**PROBLEMS AND TASKS**
1. In the passage on legal representation for people in poverty, what do judges across the country report?
2. For each statement, decide whether the passage on legal representation for people in poverty agrees with it, and quote the words that settle it: (a) Family law and landlord-tenant cases often take years to resolve. (b) The effects of people going without a lawyer are confined to those with low incomes. (c) Providing counsel would prevent additional litigation.

Expanding legal representation for those in poverty would benefit the entire judicial system. We hear endless complaints about how long it takes for a civil matter to wind its way through court. Family law, landlord-tenant disputes and other cases often take years to resolve. Judges across the country report high caseloads strained by parties’ lack of access to counsel. When people don’t have a lawyer, it takes a lot longer for the court to unravel what’s happening and makes it a lot harder to reach a fair and just decision. This affects all Americans who use the court system, regardless of their income. If we want the system to move faster, then we have to ease the burden on it by providing good counsel for people who cannot afford it. This would do more than just help judges resolves cases faster. It would also prevent additional litigation that often results when people end up with judgments that should never have been entered, evictions that could have been prevented, and families pulled apart or forced to stay together for the wrong reasons.

Collection entries:
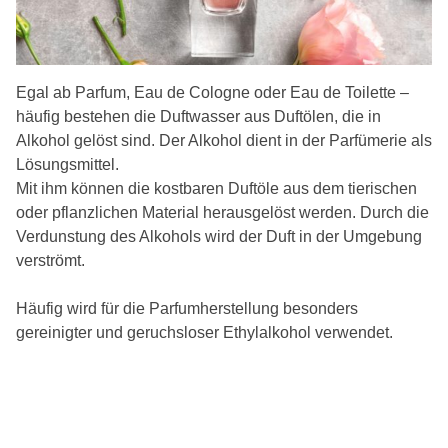
Egal ab Parfum, Eau de Cologne oder Eau de Toilette –
häufig bestehen die Duftwasser aus Duftölen, die in
Alkohol gelöst sind. Der Alkohol dient in der Parfümerie als
Lösungsmittel.
Mit ihm können die kostbaren Duftöle aus dem tierischen
oder pflanzlichen Material herausgelöst werden. Durch die
Verdunstung des Alkohols wird der Duft in der Umgebung
verströmt.
Häufig wird für die Parfumherstellung besonders
gereinigter und geruchsloser Ethylalkohol verwendet.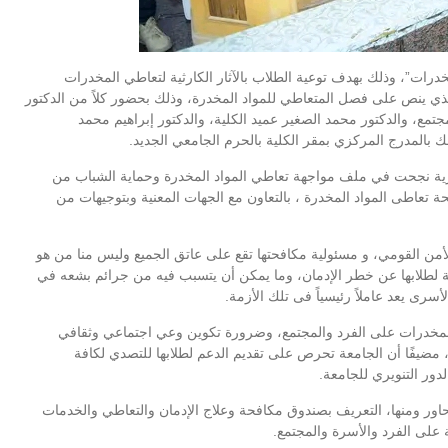
خدرات”، وذلك بهدف توعية الطلاب بالآثار الكارثية لتعاطي المخدرات
د الذي ينص على فصل المتعاطي للمواد المخدرة، وذلك بحضور كلاً من الدكتور
تمع، والدكتور محمد الصغير عميد الكلية، والدكتور إبراهيم محمد
لك بالمدرج المركزي بمقر الكلية بالحرم الجامعي الجديد.
صرية نجحت في ملف مواجهة تعاطي المواد المخدرة وحماية الشباب من
ة تعاطى المواد المخدرة ، بالتعاون مع الجهات المعنية وبتوجيهات من
لأمن القومي، و مسئولية مكافحتها تقع على عاتق الجميع وليس منا من هو
ية لطلابها عن خطر الإدمان، وما يمكن أن يتسبب فيه من جرائم بشعه في
رى يعد عاملاً رئيسياً فى تلك الأزمة.
المخدرات على الفرد والمجتمع، وضرورة تكوين وعي اجتماعي وثقافي
مضيفًا أن الجامعة تحرص على تقديم الدعم لطلابها للتصدي لكافة
دور التنويري للجامعة.
حاور ومنها، التعريف بصندوق مكافحة وعلاج الإدمان والتعاطي والخدمات
ة على الفرد والأسرة والمجتمع.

**ANSWER SECTION**
1. High caseloads strained by parties’ lack of access to counsel.

2.
(a) Yes: "Family law, landlord-tenant disputes and other cases often take years to resolve."
(b) No: "This affects all Americans who use the court system, regardless of their income."
(c) Yes: "It would also prevent additional litigation"